To this day, I am still amused by the reception we got at the museum in what was once the ducal palace in Mitau (now Jelgava). When we explained we were tracking down Cagliostro, the staff member exclaimed, “Caglisotro? But aren’t you Americans? Shouldn’t you be looking for Casanova?” Apparently Americans are supposed to be obsessed with sex, not the occult.
Our greatest triumph was tracking down the Wilzen manor of the von Medem family, where Cagliostro had conducted seances and claimed there was a buried treasure. We went to the present-day town of Vilce, Latvia, and began asking around. This was not easy, as between us we (that is, E.J.) spoke very little Russian and even less Latvian. We stopped in the first grocery store we saw, and tried to ask using the Latvian terms for “big old country house.” This did not work. In fact the people seemed to be telling us that there were no old buildings around, that the community was mostly a post-World War II Soviet factory town. Still, we persevered. Our attempt at the other grocery store in town also began as a failure. However, E. J. had an inspiration, and asked whether there was a “pils,” meaning palace or castle, in town. An elderly woman lit up at that, and informed us that there was such a place, which turned out to be the local school building. She tried to tell us a great deal more, but she knew no English, even though she managed to tell us she had relatives in Colorado Springs, Colorado!

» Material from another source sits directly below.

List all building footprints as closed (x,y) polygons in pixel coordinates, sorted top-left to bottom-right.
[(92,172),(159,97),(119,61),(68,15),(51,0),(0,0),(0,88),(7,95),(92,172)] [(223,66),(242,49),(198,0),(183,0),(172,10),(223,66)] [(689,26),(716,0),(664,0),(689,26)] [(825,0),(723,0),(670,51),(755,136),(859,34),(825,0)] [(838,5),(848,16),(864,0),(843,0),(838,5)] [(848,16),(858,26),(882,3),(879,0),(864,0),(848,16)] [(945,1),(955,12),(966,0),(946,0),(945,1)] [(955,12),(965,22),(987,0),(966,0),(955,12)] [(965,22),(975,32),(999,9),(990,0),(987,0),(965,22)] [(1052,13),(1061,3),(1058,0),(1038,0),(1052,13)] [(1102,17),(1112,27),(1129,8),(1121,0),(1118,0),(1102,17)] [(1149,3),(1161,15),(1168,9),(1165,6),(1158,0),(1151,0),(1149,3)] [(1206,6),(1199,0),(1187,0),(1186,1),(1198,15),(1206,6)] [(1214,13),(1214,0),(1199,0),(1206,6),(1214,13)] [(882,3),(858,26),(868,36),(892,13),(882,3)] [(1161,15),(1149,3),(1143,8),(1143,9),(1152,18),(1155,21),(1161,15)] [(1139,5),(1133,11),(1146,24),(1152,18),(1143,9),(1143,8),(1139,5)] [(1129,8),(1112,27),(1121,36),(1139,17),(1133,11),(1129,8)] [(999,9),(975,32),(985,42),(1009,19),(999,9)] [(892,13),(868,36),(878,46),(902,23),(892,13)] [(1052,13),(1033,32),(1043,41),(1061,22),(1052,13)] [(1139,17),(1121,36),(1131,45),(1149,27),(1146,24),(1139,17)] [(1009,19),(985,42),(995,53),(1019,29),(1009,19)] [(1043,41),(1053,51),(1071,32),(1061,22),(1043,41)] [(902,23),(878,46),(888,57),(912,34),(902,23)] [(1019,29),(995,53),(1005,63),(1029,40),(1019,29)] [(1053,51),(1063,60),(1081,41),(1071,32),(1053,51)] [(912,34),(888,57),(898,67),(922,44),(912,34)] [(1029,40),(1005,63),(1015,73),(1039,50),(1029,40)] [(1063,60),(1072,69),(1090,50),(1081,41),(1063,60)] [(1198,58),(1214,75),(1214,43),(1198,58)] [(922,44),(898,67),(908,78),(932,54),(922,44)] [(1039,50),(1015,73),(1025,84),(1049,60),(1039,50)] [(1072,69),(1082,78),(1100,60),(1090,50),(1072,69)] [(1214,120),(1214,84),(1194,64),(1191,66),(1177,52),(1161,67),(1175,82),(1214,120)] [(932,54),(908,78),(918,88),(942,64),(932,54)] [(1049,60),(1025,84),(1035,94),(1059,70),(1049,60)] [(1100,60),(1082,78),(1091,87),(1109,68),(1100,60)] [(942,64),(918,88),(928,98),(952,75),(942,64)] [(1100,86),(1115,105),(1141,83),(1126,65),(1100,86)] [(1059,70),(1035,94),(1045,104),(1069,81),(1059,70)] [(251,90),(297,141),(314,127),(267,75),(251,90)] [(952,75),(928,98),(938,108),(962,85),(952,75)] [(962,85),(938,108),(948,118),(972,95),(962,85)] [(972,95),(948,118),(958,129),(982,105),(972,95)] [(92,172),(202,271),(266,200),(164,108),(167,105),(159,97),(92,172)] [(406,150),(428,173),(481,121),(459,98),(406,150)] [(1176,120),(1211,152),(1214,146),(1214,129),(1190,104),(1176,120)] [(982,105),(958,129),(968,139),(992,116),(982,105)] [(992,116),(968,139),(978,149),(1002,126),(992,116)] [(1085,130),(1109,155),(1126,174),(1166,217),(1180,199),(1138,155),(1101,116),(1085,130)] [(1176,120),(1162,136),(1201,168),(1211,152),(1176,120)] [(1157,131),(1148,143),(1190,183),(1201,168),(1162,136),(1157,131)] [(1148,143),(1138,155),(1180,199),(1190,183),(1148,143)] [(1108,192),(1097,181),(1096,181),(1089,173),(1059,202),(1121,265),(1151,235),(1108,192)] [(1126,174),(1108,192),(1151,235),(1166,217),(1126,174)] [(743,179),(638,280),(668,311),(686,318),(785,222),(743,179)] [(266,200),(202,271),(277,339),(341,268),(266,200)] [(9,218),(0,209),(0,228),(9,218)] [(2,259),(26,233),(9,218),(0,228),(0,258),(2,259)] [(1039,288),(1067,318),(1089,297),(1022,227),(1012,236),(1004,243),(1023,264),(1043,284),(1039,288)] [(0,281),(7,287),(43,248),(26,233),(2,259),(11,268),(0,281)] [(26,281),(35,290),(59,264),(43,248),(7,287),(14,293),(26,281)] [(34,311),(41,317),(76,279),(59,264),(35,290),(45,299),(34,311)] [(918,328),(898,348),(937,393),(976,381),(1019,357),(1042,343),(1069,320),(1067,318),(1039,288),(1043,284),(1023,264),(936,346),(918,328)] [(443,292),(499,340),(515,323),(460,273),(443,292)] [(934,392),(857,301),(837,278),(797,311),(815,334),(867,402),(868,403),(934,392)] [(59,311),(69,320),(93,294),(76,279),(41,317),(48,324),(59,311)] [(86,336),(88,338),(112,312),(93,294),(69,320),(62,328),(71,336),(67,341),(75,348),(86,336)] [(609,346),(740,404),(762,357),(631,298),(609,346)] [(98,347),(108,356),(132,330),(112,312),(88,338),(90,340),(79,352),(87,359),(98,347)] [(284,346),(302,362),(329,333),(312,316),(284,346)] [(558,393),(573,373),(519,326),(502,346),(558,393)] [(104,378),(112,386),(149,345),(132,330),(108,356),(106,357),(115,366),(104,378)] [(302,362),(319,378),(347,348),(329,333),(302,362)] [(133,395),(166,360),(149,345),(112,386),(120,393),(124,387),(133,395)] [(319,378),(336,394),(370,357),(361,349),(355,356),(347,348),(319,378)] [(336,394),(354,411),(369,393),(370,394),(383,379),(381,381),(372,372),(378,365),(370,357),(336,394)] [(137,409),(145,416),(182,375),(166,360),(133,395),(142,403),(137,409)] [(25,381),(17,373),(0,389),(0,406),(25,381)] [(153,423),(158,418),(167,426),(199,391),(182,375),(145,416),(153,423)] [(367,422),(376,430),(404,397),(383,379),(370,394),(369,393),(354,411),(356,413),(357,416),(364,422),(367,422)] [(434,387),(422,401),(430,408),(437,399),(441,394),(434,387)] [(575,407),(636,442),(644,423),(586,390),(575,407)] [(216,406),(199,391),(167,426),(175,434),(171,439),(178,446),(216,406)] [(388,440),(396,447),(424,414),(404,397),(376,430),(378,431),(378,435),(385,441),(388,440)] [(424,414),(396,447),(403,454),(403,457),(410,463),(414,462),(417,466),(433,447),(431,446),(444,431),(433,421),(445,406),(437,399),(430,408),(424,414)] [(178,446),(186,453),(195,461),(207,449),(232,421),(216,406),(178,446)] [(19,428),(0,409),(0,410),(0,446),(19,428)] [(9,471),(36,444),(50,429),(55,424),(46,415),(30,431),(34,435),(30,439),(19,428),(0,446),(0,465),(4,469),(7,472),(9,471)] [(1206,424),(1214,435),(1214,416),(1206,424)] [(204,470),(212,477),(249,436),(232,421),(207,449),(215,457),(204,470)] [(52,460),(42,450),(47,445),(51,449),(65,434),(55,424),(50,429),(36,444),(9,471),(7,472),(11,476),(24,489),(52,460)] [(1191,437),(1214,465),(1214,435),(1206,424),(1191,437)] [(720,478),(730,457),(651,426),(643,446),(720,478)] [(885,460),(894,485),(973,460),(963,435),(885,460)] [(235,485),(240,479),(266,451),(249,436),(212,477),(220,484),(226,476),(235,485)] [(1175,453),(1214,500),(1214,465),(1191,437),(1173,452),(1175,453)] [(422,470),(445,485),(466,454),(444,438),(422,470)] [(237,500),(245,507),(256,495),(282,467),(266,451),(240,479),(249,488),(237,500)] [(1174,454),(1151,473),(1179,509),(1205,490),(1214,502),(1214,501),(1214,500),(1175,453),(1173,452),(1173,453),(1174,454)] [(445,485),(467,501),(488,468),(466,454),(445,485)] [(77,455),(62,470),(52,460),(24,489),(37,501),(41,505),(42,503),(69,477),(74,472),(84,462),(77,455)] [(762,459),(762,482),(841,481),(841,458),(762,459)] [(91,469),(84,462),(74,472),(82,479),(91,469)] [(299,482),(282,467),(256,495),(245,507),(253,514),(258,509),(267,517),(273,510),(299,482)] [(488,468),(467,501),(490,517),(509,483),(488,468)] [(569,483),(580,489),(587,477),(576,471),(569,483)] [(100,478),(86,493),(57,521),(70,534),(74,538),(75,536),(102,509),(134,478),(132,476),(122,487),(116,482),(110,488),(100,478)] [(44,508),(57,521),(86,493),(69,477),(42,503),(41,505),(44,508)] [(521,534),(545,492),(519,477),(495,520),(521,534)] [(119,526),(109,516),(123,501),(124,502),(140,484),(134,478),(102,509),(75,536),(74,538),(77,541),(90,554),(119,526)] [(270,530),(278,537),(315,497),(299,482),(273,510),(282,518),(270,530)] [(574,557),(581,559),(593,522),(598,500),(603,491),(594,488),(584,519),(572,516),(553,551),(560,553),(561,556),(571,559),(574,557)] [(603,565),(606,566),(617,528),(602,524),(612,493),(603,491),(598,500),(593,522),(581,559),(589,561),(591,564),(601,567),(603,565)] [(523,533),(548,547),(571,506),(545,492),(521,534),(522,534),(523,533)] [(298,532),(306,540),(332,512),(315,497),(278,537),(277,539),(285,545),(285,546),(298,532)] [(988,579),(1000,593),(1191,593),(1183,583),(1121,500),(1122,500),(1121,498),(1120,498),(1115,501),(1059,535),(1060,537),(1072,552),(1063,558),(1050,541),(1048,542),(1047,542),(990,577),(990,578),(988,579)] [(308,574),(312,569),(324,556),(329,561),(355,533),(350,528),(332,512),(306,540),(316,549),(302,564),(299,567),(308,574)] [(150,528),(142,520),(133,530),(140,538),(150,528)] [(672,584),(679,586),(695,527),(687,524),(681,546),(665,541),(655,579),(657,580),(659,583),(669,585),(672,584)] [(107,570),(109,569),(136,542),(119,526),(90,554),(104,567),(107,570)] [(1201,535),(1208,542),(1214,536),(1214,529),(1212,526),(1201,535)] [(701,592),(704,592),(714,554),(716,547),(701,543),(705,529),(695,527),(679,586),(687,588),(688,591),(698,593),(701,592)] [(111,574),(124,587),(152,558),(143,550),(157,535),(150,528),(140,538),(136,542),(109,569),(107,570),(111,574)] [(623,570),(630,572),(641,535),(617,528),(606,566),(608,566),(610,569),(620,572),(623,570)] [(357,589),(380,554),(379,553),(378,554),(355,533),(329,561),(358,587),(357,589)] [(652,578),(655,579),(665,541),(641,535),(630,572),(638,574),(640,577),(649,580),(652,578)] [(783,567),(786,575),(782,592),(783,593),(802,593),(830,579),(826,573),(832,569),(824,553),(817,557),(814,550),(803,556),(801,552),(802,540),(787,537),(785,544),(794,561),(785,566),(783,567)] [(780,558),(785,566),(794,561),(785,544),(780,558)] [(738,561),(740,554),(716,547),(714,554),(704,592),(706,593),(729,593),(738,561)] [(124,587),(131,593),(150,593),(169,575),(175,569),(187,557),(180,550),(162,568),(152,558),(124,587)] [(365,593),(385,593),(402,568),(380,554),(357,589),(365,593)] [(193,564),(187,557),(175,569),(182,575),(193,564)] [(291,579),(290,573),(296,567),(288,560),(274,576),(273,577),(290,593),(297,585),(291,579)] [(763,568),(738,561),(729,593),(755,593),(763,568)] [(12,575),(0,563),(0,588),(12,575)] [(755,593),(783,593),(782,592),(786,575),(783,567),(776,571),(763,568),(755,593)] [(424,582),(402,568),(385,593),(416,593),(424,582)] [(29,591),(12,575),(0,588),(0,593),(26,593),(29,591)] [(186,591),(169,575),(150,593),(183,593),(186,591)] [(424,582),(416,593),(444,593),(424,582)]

Two years ago, E. J. got back to Latvia for a month’s stay on an artist’s residency. Thanks to the Latvijas Piļu un muižu asociācija (roughly the Latvian Palaces and Manors Association, to keep the initials the same), she received a tour of the old manor house in Vilce, with a guide explaining how the building had been laid out and used in Cagliostro’s time. Neat. All this will eventually be material for her graphic novel about Cagliostro’s schemes in Courland.
There’s just something about knowing the history of a place and going to see it. It makes me feel more connected to the history. Thanks to that trip, I have an enduring affection for that scoundrel Cagliostro, and a fond memory of an elderly woman trying to do her best to help out some American visitors who had strayed far away from the normal haunts of tourists and into her home town.